Die altbekannte – aber über die Zeit weiterentwickelte – ‹User Experience› des Internets der Anfangsjahre bildet die visuelle Grundlage für diese Sammlung. Sie besteht aus 15 Texten, die sich vor allem mit dem Verhältnis von Web zu Print, mit den neuen Möglichkeiten des Publizierens und der Entwicklung des Buches beschäftigen.

Die Auswahl der Texte für die Printpublikation erfolgt durch das Anklicken der gewünschten Inhalte. Sie bedient sich der Möglichkeit des Internets: der unkomplizierten Auswahl von Informationen, basierend auf dem individuellen Interesse. Obwohl es sich letztendlich auf die Auswahl der enthaltenen Texte begrenzt, hat die Nutzer:in das Gefühl der aktiven Mitgestaltung der Publikation.

Die visuelle Gestaltung der Web- wie auch der Buchgestaltung orientiert sich an den vermeintlich starren Gestaltungsrastern und Regeln klassischer Buchgestaltung. Die Nutzer:in hat die Möglichkeit, eine Auswahl der Texte zu treffen, sie im A4-Format auszudrucken, gegebenenfalls zu binden und somit innerhalb von Minuten eine personalisierte Textsammlung in den Händen zu halten. Die Grenzen und Möglichkeiten beider Medien werden in einem ungewöhnlichen web2print-Produkt vereint, das das Ziel hat, den niedrigschwelligen Zugang, den das Internet bietet, auf ein Printprodukt zu übertragen.

Grid Mondrian

Antje Loka

Responsive Design trifft auf Piet Mondrian: Raster sorgen für Ordnung und Harmonie in der Gestaltung. Sie können aber auch dynamisch genutzt werden. Die Interaktion von Farbflächen, Textboxen und Weißraum, gleichmäßig oder unregelmäßig platziert, baut Spannung auf. Schwarz umrandete Textboxen beziehen sich auf die schwarzen Linien in Mondrians Flächenkompositionen. Mit Schrift gefüllt, ergeben sich schnell konsumierbare, kurze Leseabschnitte. Die Texte sind auf wesentliche Aussagen oder wichtige Zitate reduziert. So sind sie schnell zu erfassen und werden der kürzeren Aufmerksamkeitsspanne im Web gerecht. Das Layout ist flexibel: Beim Vergrößern und Verkleinern des Browserfensters ordnen sich die Flächen und Textboxen immer wieder neu an. In der Gestaltung werden nicht nur die Primärfarben Gelb, Rot und Blau, sondern auch ausschließlich rechteckige Flächen verwendet. Die gesamte Gestaltung setzt auf Abstraktion und Einfachheit: Klare Formen, Farben und große Schrift.
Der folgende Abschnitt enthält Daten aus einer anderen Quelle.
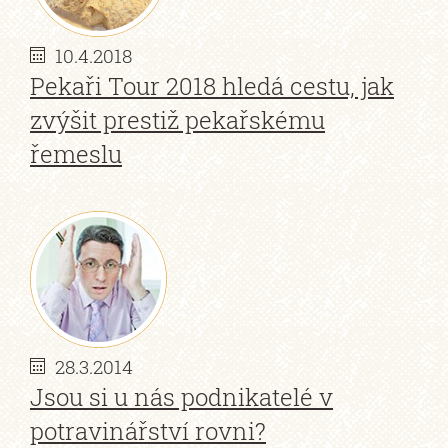
10.4.2018
Pekaři Tour 2018 hledá cestu, jak
zvýšit prestiž pekařskému
řemeslu
28.3.2014
Jsou si u nás podnikatelé v
potravinářství rovni?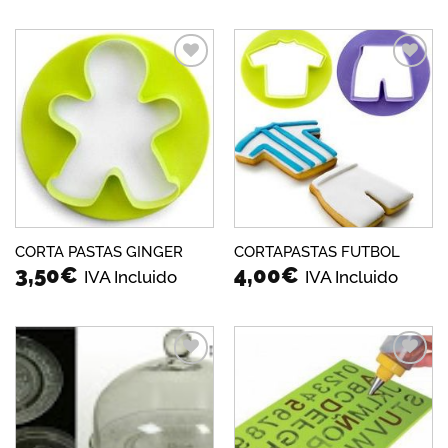
Añadir
Añadir
a la
a la
lista de
lista de
deseos
deseos
CORTA PASTAS GINGER
CORTAPASTAS FUTBOL
3,50
€
4,00
€
IVA Incluido
IVA Incluido
Añadir
Añadir
a la
a la
lista de
lista de
deseos
deseos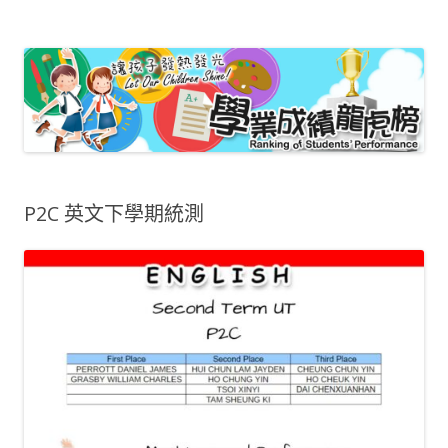
嗇色園主辦可譽中學暨可譽小學 – 小學
龍虎榜
P2C 英文下學期統測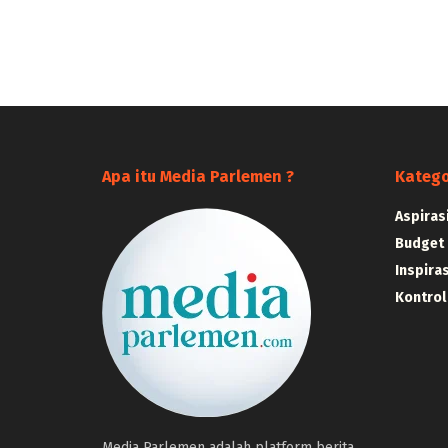
Apa itu Media Parlemen ?
Katego
Aspiras
Budget
Inspiras
Kontrol
Media Parlemen adalah platform berita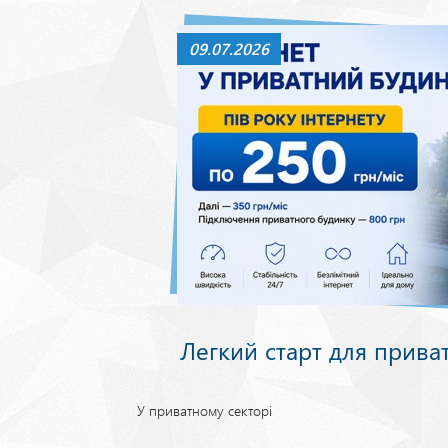
09.07.2026
Легкий старт для прива
У приватному секторі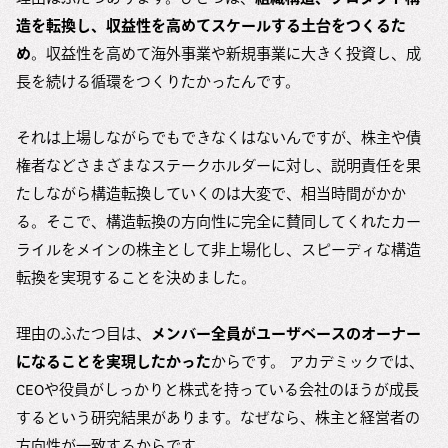
造を転換し、収益性を高めてスケールする土台をつくるた
め
。収益性を高めて海外事業や新規事業に大きく投資し、成
長を続ける循環をつくりたかったんです。
それは上場しながらでもできなくはないんですが、株主や債
権者などさまざまなステークホルダーに対し、説明責任を果
たしながら構造転換していくのは大変で、相当時間がかか
る。そこで、構造転換の方向性に完全に賛同してくれたカー
ライルをメインの株主として非上場化し、スピーディな構造
転換を実現することを決めました。
理由のふたつ目は、
メンバー全員がユーザベースのオーナー
になることを実現したかった
からです。 アカデミックでは、
CEOや役員がしっかりと株式を持っている会社のほうが成長
するという研究結果があります。なぜなら、株主と経営者の
方向性が一致するからです。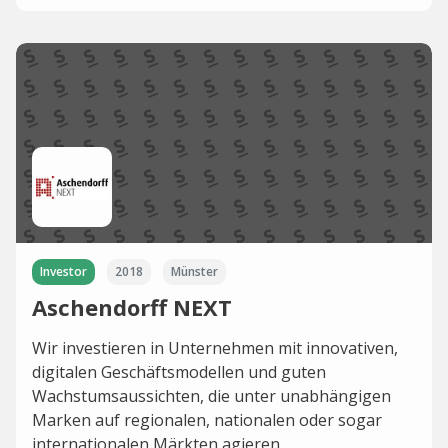
Investor
2018
Münster
Aschendorff NEXT
Wir investieren in Unternehmen mit innovativen,
digitalen Geschäftsmodellen und guten
Wachstumsaussichten, die unter unabhängigen
Marken auf regionalen, nationalen oder sogar
internationalen Märkten agieren.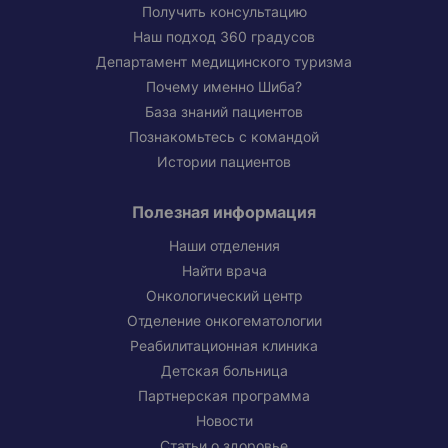
Получить консультацию
Наш подход 360 градусов
Департамент медицинского туризма
Почему именно Шиба?
База знаний пациентов
Познакомьтесь с командой
Истории пациентов
Полезная информация
Наши отделения
Найти врача
Онкологический центр
Отделение онкогематологии
Реабилитационная клиника
Детская больница
Партнерская программа
Новости
Статьи о здоровье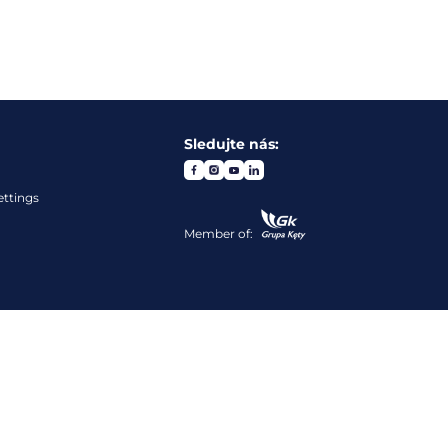
Sledujte nás:
ettings
Member of: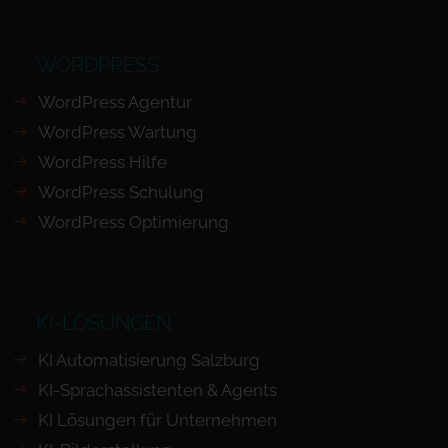
WORDPRESS
WordPress Agentur
WordPress Wartung
WordPress Hilfe
WordPress Schulung
WordPress Optimierung
KI-LÖSUNGEN
KI Automatisierung Salzburg
KI-Sprachassistenten & Agents
KI Lösungen für Unternehmen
Ein gewisser Zufall sorgt für ein wenig Chaos: das flexible Design ist nicht komplett kontrollierbar.

In der Printpublikation wird sichtbar, dass sich das responsive Design nicht einfach auf die gedruckten Seiten übertragen lässt. Die umrandeten Textboxen weichen schmaleren Kolumnen, die sich auch in einem flexiblen Raster anordnen. Unterschiedliche Schriftgrößen und Textanordnungen unterstreichen das flexible Gestaltungskonzept – auch im statischen Print.

Search and Replace

Vanessa Köwing

In vielen älteren Texten zum Thema Design finden sich fast nur Texte von oder über männliche Designer. Die häufige Wiederholung gleicher Namen und Positionen bilden den damaligen und den weitgehend noch heute bestehenden Gestaltungskanon. Diese Festschreibung der Geschichte überdeckt an vielen Stellen die Möglichkeit, den Blick auf weibliche* Gestalter*innen zu erweitern.
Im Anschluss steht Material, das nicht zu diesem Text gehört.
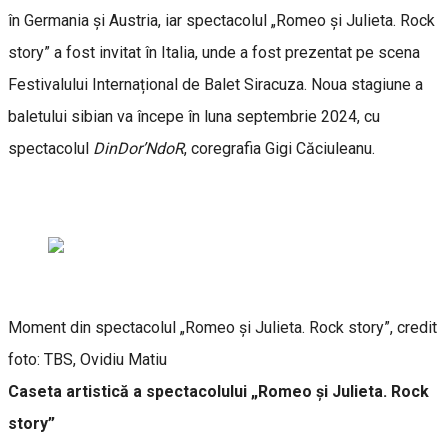
în Germania și Austria, iar spectacolul „Romeo și Julieta. Rock
story” a fost invitat în Italia, unde a fost prezentat pe scena
Festivalului Internațional de Balet Siracuza. Noua stagiune a
baletului sibian va începe în luna septembrie 2024, cu
spectacolul
DinDor’NdoR
, coregrafia Gigi Căciuleanu.
Moment din spectacolul „Romeo și Julieta. Rock story”, credit
foto: TBS, Ovidiu Matiu
Caseta artistică a spectacolului „Romeo și Julieta. Rock
story”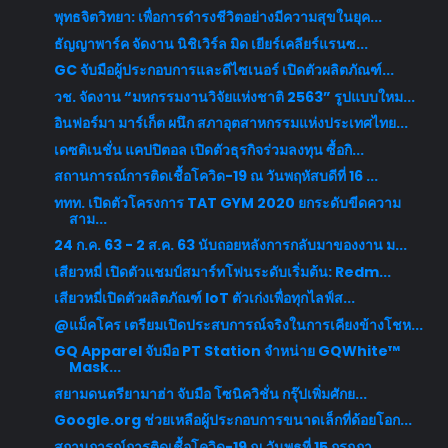
พุทธจิตวิทยา: เพื่อการดำรงชีวิตอย่างมีความสุขในยุค...
ธัญญาพาร์ค จัดงาน นิชิเวิร์ล มิด เยียร์เคลียร์แรนซ...
GC จับมือผู้ประกอบการและดีไซเนอร์ เปิดตัวผลิตภัณฑ์...
วช. จัดงาน “มหกรรมงานวิจัยแห่งชาติ 2563” รูปแบบใหม...
อินฟอร์มา มาร์เก็ต ผนึก สภาอุตสาหกรรมแห่งประเทศไทย...
เดซติเนชั่น แคปปิตอล เปิดตัวธุรกิจร่วมลงทุน ซื้อกิ...
สถานการณ์การติดเชื้อโควิด-19 ณ วันพฤหัสบดีที่ 16 ...
ททท. เปิดตัวโครงการ TAT GYM 2020 ยกระดับขีดความ
สาม...
24 ก.ค. 63 - 2 ส.ค. 63 นับถอยหลังการกลับมาของงาน ม...
เสียวหมี่ เปิดตัวแชมป์สมาร์ทโฟนระดับเริ่มต้น: Redm...
เสียวหมี่เปิดตัวผลิตภัณฑ์ IoT ตัวเก่งเพื่อทุกไลฟ์ส...
@แม็คโคร เตรียมเปิดประสบการณ์จริงในการเคียงข้างโชห...
GQ Apparel จับมือ PT Station จำหน่าย GQWhite™
Mask...
สยามดนตรียามาฮ่า จับมือ โซนิควิชั่น กรุ๊ปเพิ่มศักย...
Google.org ช่วยเหลือผู้ประกอบการขนาดเล็กที่ด้อยโอก...
สถานการณ์การติดเชื้อโควิด-19 ณ วันพุธที่ 15 กรกฎา...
Das Projekt ‹Search and Replace› versucht, die vielen oft im Hintergrund stehenden Gestalter*innen sichtbar zu machen. Dazu finden sich auf der Seite mit den historischen Texten bei den Namen der männlichen Gestalter gut sichtbare Verweise auf großartige Designer*innen der jeweiligen Epoche. Über diese Verlinkung, aber auch nur durchs Lesen der zweiten, der ›‹Female Design›-Spalte, gelangt die Leser*in zu ausführlichen Texten von oder über weniger bekannte Gestalter*innen.
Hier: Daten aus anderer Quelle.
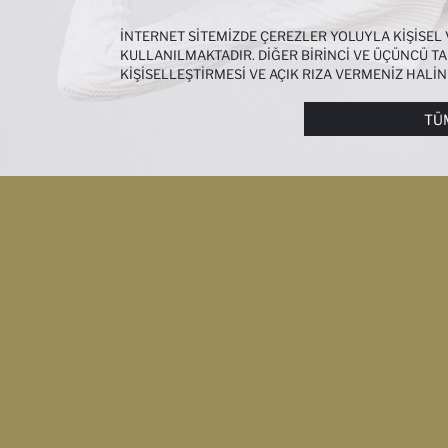
İNTERNET SITEMIZDE ÇEREZLER YOLUYLA KIŞISEL
KULLANILMAKTADIR. DIĞER BIRINCI VE ÜÇÜNCÜ TAR
KIŞISELLEŞTIRMESI VE AÇIK RIZA VERMENIZ HALI
ÇEREZLERE DAIR TERCIHLERINIZI
ÇEREZ TERCIHLE
METNI
’NDEN ULAŞABILIRSINIZ.
TÜ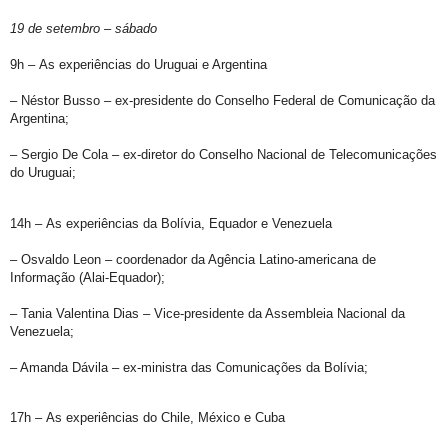
19 de setembro – sábado
9h – As experiências do Uruguai e Argentina
– Néstor Busso – ex-presidente do Conselho Federal de Comunicação da
Argentina;
– Sergio De Cola
–
ex-diretor do Conselho Nacional de Telecomunicações
do Uruguai;
14h – As experiências da Bolívia, Equador e Venezuela
– Osvaldo Leon – coordenador da Agência Latino-americana de
Informação (Alai-Equador);
– Tania Valentina Dias
–
Vice-presidente da Assembleia Nacional da
Venezuela;
– Amanda Dávila
–
ex-ministra das Comunicações da Bolívia;
17h – As experiências do Chile, México e Cuba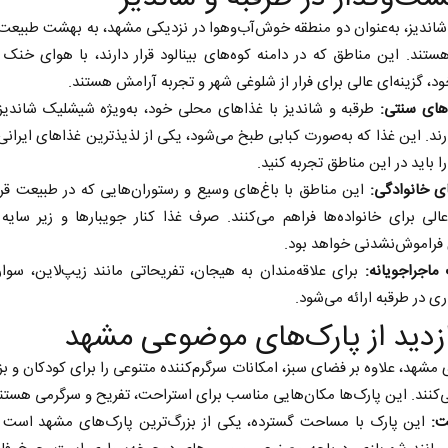
شاندیز، به‌عنوان دو منطقه خوش‌آب‌وهوا در نزدیکی مشهد، به بهشت طبیعت
تند. این مناطق که در دامنه کوه‌های بینالود قرار دارند، با هوای خنک 
د، گزینه‌ای عالی برای فرار از شلوغی شهر و تجربه آرامش هستند.
های سنتی:
طرقبه و شاندیز با غذاهای محلی خود، به‌ویژه شیشلیک شاندیز
رند. این غذا که به‌صورت کبابی طبخ می‌شود، یکی از لذیذترین غذاهای ایران
ا باید در این مناطق تجربه کنید.
ی خانوادگی:
این مناطق با باغ‌های وسیع و رستوران‌هایی که در طبیعت قرار
لی برای خانواده‌ها فراهم می‌کنند. صرف غذا کنار جویبارها و زیر سایه
 فراموش‌نشدنی خواهد بود.
ماجراجویانه:
برای علاقه‌مندان به هیجان، تفریحاتی مانند زیپ‌لاین، سوار
ری در طرقبه ارائه می‌شود.
 مشهد، علاوه بر فضای سبز، امکانات سرگرم‌کننده متنوعی را برای کودکان و بز
‌کنند. این پارک‌ها مکان‌هایی مناسب برای استراحت، تفریح و سرگرمی هستند
ت:
این پارک با مساحت گسترده، یکی از بزرگ‌ترین پارک‌های مشهد است و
Die Leser*innen dieser Website können selbst entscheiden, welche Verweise ihnen besonders wichtig sind. Sie können ihre Auswahl durch An- oder Abwählen der Texte in das Printlayout übernehmen. Somit kann sich jede*r eine Broschüre individuell zusammenstellen und eine Übersicht über Gestalter*innen und deren Arbeiten ausdrucken, die sie kennenlernen möchten.